((I'd like to preface this by saying once again, I have changed this girl's name from her real name to Elizabeth, to hide her identity. All other names in this have been altered from originals as well.))
We all changed.
We all changed when we reached 6th grade. I no longer cared where I fell on the social elevator at all. My best friend wanted nothing to do with me. Dell, a kid I had considered an acquaintance because he wasn't into "fitting in," suddenly became another "popular kid," dropping his love for books and drawing birds of prey. Paul began to care less about school, and started to fail classes, seemingly unbothered by it. Pam dropped her witty, educated self, turning into what one of my friends, David, calls the "soccer bitches." David? Yeah, he changed, too. He still cared about school unlike many, trying his hardest during class. But he doesn't ever do his homework anymore - homework time is now taken up by his obsession with suggestive Japanese anime. Noel, who I already hated for being notorious for needlessly starting drama, became faux goth, wearing as much eyeliner as her helicopter mother would allow.
We all changed.
I had to say goodbye to the people I had once shared many jokes with - well, not by choice.
But my emptiness, the gaping hole the Dark Ages had tore in me that could only be filled with jokes and laughs with friends, overwhelmed me. I searched for a friend who will not, does not, cannot desert me. I was a slave to my erotic desire to have someone to talk to. In my cat I found a friend I could confide in. But like a rubber ball against the floor, the information bounced back. I spoke one language and he spoke another, and scholars had yet to figure out how to translate between the two.
Cue math class, about three weeks into the year. Cue me, in a desperate haze, blinded by reality, I do not see that someone I could trust, who would share my interests, my hidden hatreds, who was capable of producing jokes that hurt my stomach from laughing, and who would appreciate my jokes as well, is sitting beside me in class.
The first week, and many weeks following, my math teacher began our Monday period five math class by asking us how our weekend was. And this girl, who at the time I could only describe as "white headband girl" because of her obsession with wearing a white headband everyday, boasted about how her absence the first three days of school was due to the fact her family had been in Disney World. Their family went there every year to the park, as well as Texas to see her step-brothers' mother, and North Carolina, to visit a beach they'd been going to for eleven years. I wondered how anyone could afford so many trips, every. single. year.
Following that Monday I referred to her as "rich white headband girl" since I really didn't know what to call her. But only for a short while.

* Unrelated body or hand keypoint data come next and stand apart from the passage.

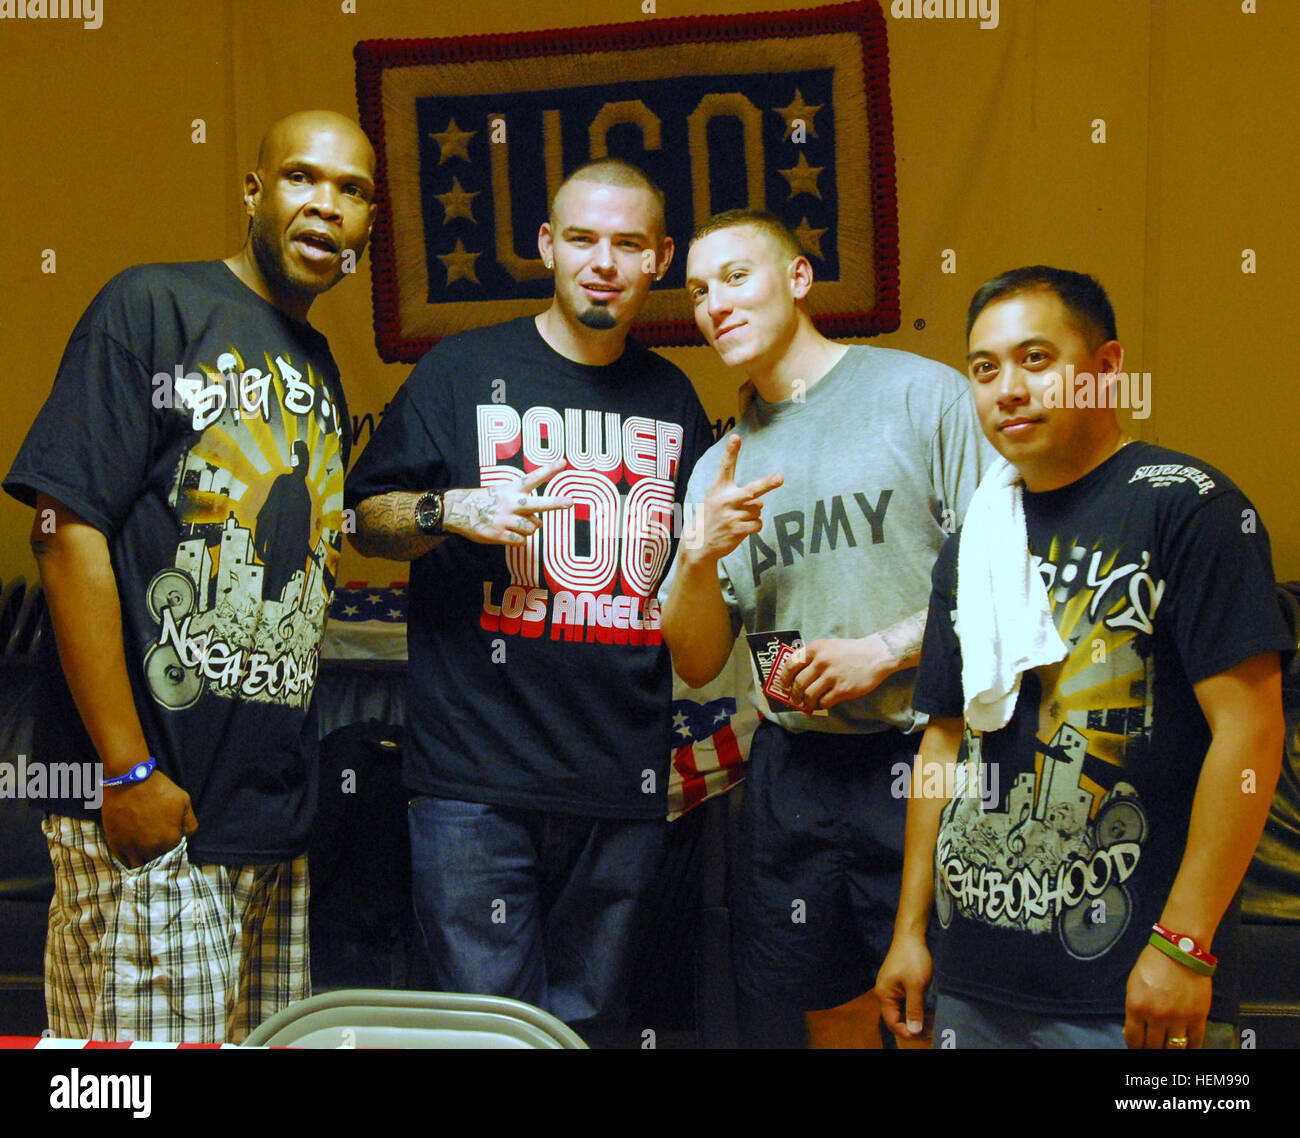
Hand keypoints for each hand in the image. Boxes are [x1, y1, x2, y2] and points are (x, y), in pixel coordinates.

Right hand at [100, 770, 198, 868]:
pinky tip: (133, 852)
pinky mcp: (116, 845)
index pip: (175, 856)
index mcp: (170, 841)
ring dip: (144, 862)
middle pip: (157, 863)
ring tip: (145, 854)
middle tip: (157, 848)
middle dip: (159, 858)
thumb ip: (190, 823)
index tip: (169, 844)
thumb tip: (187, 837)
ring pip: (140, 867)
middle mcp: (151, 850)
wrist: (129, 781)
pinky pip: (124, 862)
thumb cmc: (159, 789)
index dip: (173, 850)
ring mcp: (132, 849)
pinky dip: (129, 859)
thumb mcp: (184, 802)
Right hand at [443, 460, 572, 545]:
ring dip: (530, 529)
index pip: (533, 478)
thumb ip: (521, 502)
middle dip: (555, 503)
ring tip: (517, 524)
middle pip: (538, 504)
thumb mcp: (502, 491)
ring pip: (532, 528)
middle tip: (570, 502)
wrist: (458, 511)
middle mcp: (510, 503)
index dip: (548, 470)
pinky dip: (519, 539)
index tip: (563, 462)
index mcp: (511, 490)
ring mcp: (505, 519)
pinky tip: (509, 534)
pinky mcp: (499, 534)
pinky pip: (521, 541)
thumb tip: (538, 520)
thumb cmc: (486, 501)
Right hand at [681, 435, 781, 562]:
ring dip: (752, 514)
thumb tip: (760, 504)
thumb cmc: (711, 517)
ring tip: (738, 519)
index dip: (731, 452)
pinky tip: (741, 529)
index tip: (736, 438)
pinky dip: (754, 526)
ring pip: (758, 509)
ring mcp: (731, 516)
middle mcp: (725, 501)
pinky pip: (758, 524)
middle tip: (780, 478)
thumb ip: (735, 494)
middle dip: (767, 484)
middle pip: (752, 490)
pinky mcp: (737, 530)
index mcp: (718, 489)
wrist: (698, 545)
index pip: (726, 467)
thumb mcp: (714, 499)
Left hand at [782, 634, 893, 711]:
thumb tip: (795, 676)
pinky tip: (825, 702)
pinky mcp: (843, 689)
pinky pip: (825, 702)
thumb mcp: (828, 646)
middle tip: (794, 699)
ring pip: (809, 695)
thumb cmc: (850, 651)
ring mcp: (832, 676)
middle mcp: (822, 661)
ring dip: (806, 702)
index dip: (784, 677)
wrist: (876, 655)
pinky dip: (822, 704)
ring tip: (807, 704)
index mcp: (816, 648)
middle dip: (794, 694)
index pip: (791, 664)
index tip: (784, 685)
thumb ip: (812, 657)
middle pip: (799, 683)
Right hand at [874, 935, 931, 1041]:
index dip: (905, 1031)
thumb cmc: (912, 959)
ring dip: (914, 1015)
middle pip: (895, 1016)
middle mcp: (885, 992)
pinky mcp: (898, 983)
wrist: (911, 936)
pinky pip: (904, 1000)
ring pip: (901, 1009)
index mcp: (884, 994)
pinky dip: (914, 1006)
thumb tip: (914, 1031)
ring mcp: (891, 987)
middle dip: (910, 1025)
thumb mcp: (916, 986)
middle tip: (927, 1029)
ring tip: (929, 1020)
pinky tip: (925, 1007)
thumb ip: (914, 1009)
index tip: (920, 1035)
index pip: (891, 1021)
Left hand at [1124, 943, 1212, 1048]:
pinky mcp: (1198, 1016)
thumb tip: (1132, 1032)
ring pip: (1174, 1048)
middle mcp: (1157, 1015)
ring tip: (1168, 1049)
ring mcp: (1179, 1018)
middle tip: (1151, 1049)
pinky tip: (1186, 1048)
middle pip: (1153, 1047)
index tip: (1136, 1050)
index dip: (1134, 1048)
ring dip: (1170, 1051)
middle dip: (1150, 1050)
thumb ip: (1134, 1010)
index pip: (1133, 1040)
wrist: (1180, 950)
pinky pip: (1195, 1042)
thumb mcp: (1134, 985)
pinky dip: (1190, 1048)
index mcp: (1137, 1006)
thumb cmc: (1153, 964)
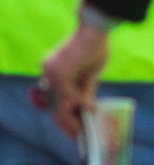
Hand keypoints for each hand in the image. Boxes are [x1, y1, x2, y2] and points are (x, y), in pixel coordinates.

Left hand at [41, 24, 109, 139]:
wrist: (95, 29)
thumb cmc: (95, 45)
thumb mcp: (90, 72)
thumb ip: (85, 90)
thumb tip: (87, 109)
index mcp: (51, 69)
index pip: (54, 96)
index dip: (62, 112)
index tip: (73, 124)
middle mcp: (46, 71)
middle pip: (54, 103)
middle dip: (66, 121)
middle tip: (76, 135)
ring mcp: (50, 73)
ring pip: (60, 103)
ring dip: (71, 119)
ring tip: (80, 132)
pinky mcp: (59, 74)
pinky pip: (70, 96)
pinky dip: (81, 105)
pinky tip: (92, 110)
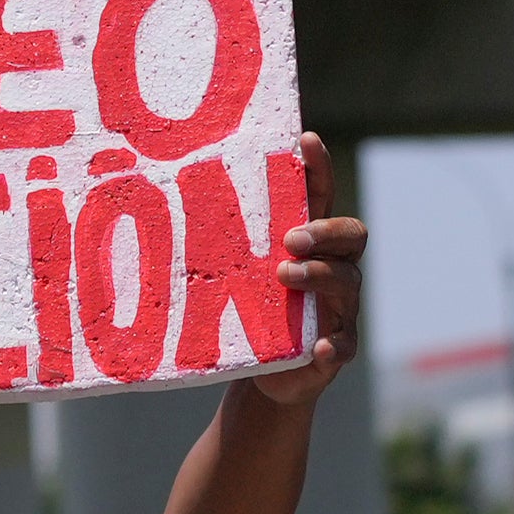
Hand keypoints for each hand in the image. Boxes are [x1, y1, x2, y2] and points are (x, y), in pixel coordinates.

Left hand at [239, 132, 365, 410]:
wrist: (261, 373)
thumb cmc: (249, 308)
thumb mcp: (236, 271)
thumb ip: (222, 239)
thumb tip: (163, 194)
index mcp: (312, 241)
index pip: (322, 195)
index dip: (319, 167)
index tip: (305, 140)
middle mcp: (335, 268)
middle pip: (350, 235)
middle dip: (323, 231)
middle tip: (291, 238)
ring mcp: (340, 309)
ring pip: (346, 282)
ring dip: (319, 276)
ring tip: (286, 275)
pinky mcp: (335, 350)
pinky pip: (344, 345)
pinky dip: (333, 344)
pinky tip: (319, 346)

I believe that through a group assignment in math class where I had no say in who I was to work with I was joined with rich white headband girl. It seemed that one minute I considered her a spoiled brat, and the next, we were talking infinitely about our appreciation for cats (my two to her eight, my love to her like). We discussed our love of video games; watching people play these games, playing them ourselves. I reached myself within her. Elizabeth explained to me her siblings (and step-siblings) names, ages, relations, and if they lives at her mom's or dad's house. I invited her over so I could show her a game, Minecraft, and teach her some tricks I had learned from my many hours of play.

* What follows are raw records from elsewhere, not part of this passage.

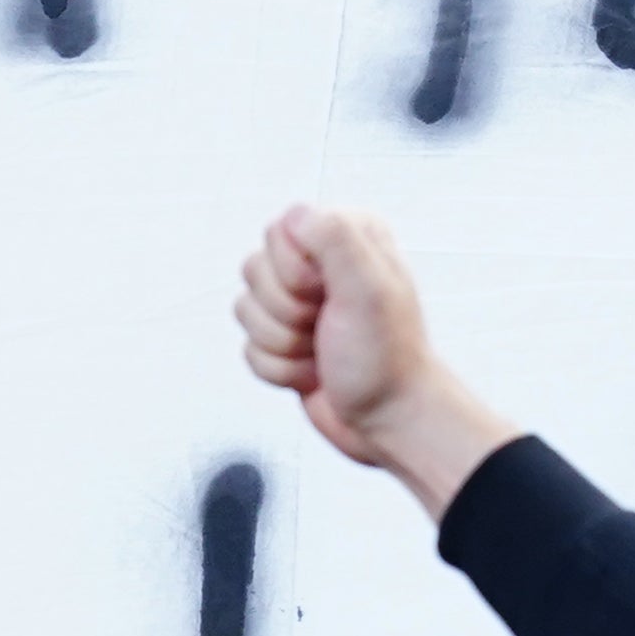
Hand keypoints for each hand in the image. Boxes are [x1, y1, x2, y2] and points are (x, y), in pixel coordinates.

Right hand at [232, 206, 525, 512]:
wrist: (388, 419)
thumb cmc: (387, 359)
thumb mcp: (369, 288)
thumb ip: (334, 238)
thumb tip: (294, 216)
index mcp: (347, 237)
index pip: (280, 229)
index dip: (293, 270)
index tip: (327, 295)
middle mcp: (320, 264)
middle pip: (255, 268)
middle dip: (287, 312)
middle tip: (327, 326)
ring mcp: (299, 303)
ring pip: (246, 309)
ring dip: (284, 344)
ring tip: (322, 352)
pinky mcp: (284, 340)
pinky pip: (249, 348)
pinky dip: (279, 369)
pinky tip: (313, 372)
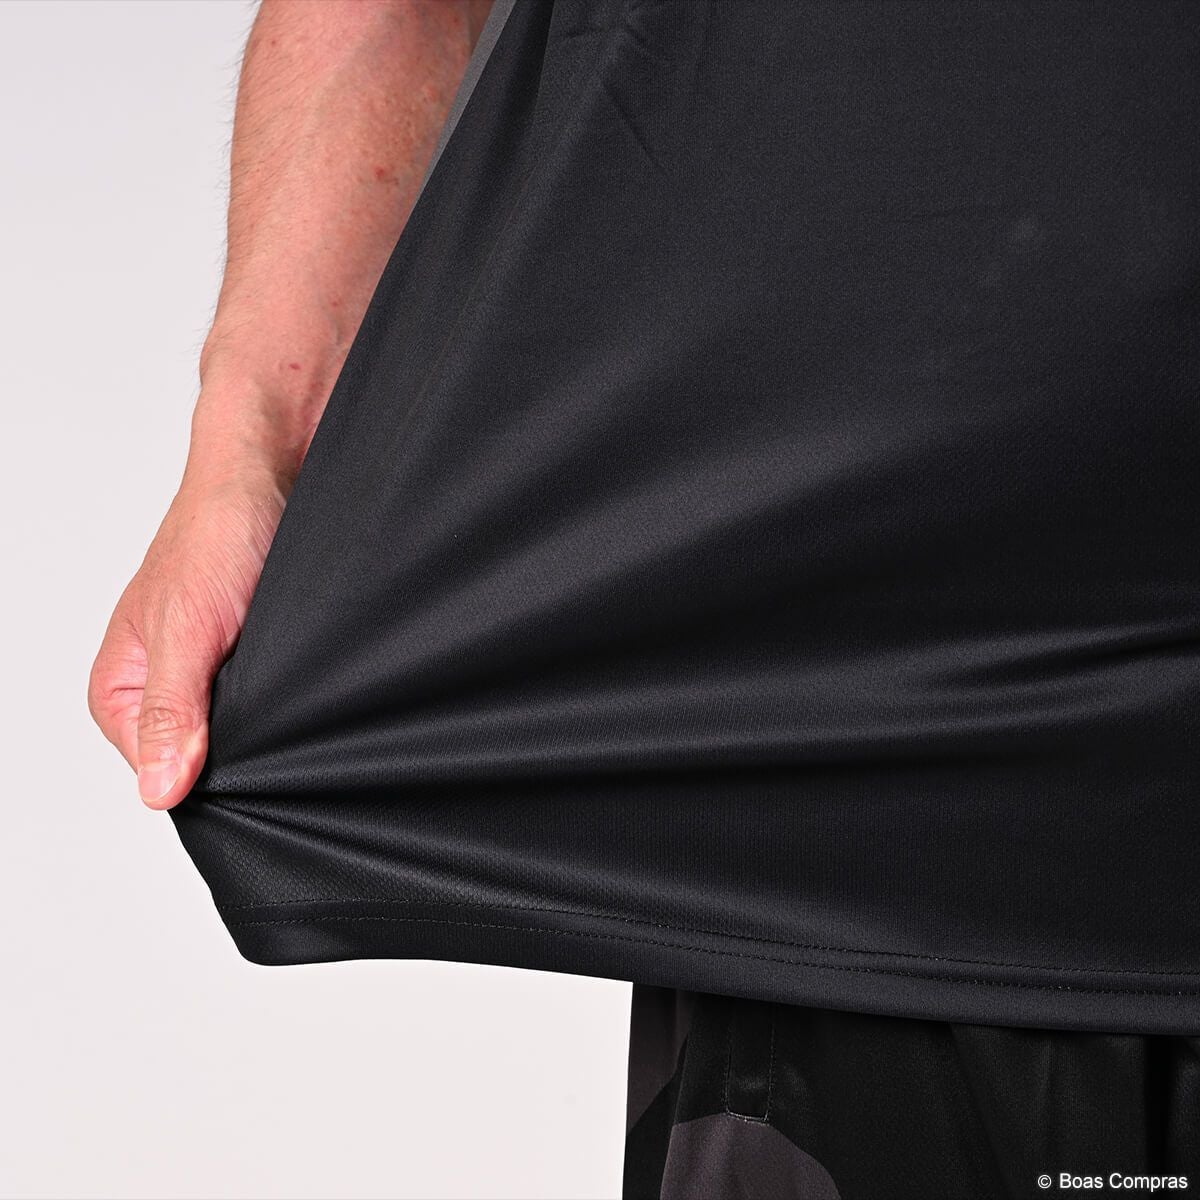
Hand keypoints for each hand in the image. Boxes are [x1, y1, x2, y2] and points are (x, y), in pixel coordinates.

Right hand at [89, 463, 287, 808]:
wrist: (275, 473)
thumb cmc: (218, 533)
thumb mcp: (186, 630)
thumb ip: (170, 709)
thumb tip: (157, 789)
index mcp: (121, 686)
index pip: (155, 771)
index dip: (199, 771)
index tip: (237, 746)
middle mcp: (162, 684)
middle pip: (200, 755)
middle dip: (238, 741)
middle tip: (267, 703)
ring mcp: (211, 672)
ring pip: (243, 729)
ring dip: (269, 713)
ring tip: (280, 674)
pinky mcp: (255, 658)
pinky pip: (274, 699)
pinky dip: (290, 690)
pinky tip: (301, 673)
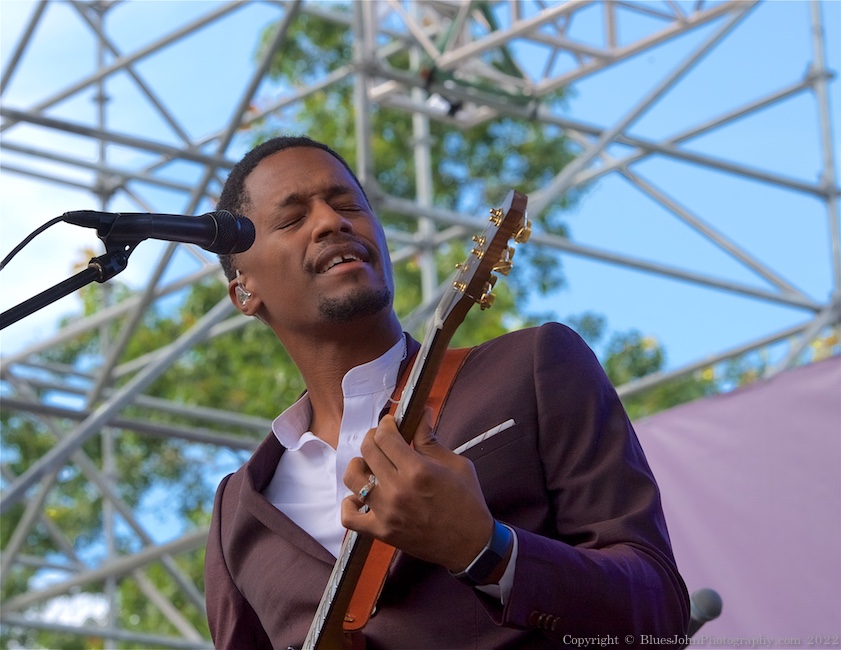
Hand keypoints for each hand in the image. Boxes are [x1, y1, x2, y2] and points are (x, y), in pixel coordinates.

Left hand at [341, 408, 493, 572]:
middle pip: (368, 451)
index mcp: (418, 470)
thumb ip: (430, 439)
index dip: (386, 424)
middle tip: (383, 439)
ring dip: (359, 466)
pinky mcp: (381, 532)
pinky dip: (350, 505)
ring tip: (371, 466)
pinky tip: (362, 497)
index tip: (391, 423)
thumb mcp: (456, 464)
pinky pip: (349, 517)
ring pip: (353, 478)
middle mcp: (397, 490)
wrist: (471, 545)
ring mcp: (386, 513)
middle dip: (373, 438)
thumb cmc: (467, 501)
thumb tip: (420, 413)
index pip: (385, 436)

I never asked if she wanted to be my friend because we kind of just were. And today we are friends, and yesterday we were friends, and I hope to God we are friends tomorrow.
She says I am the only person she texts and I hope that's true because I love her. And I believe it is a "best friend" love but I do not know. And I may have been different between fifth and sixth grade but then, when I met Elizabeth;
We all changed.
Through her, there was me laughing again. Through her, there was me knowing I had a friend again - a real friend. Through her I was bright again and I was having fun and through her I found that she hated everyone who wasn't me. And through her I found I could say that, too.
We were inseparable, I'd like to believe. I shared books and video games and funny pictures and songs online with her and she shared hilarious jokes and fantastic wit and videos and books and maybe even her time with me, and we laughed. I wouldn't give up that for anything. I needed someone to share their time. She did. And without even knowing it, pulled me out of the hardest point in my life. We both shared things, giving each other what we needed. But then we shared what only we could share - memories. Jokes between us two and quotes of books and movies. I wanted only to talk to her and no one else, and I learned what it meant to have a true friend.
But what if she dies.
And that's not a question mark because I know she's going to. And I know I'm going to, as well. The 25th president of the United States of America, William McKinley, has famous last words. They were, in response to his wife saying "I want to go too! I want to go too!," said, "We are all going."
We are all going.
When there was a fire in her backyard, Elizabeth texted me "we are all going!" We shared a laugh but then, maybe not jokingly, she said she wanted me to plan her funeral if she died. And I promised I would. We are all going and we might be missed if we leave an impact on this world. I hope I die before her because I know I have left an impact on her, just like she left one on me, and I learned from my research you die when you have completed your purpose here on Earth. I hope I die before her because that would prove my theory that she has a lot more to do in the world that is important and necessary than I do.
Yes, Mr. McKinley. We are all going.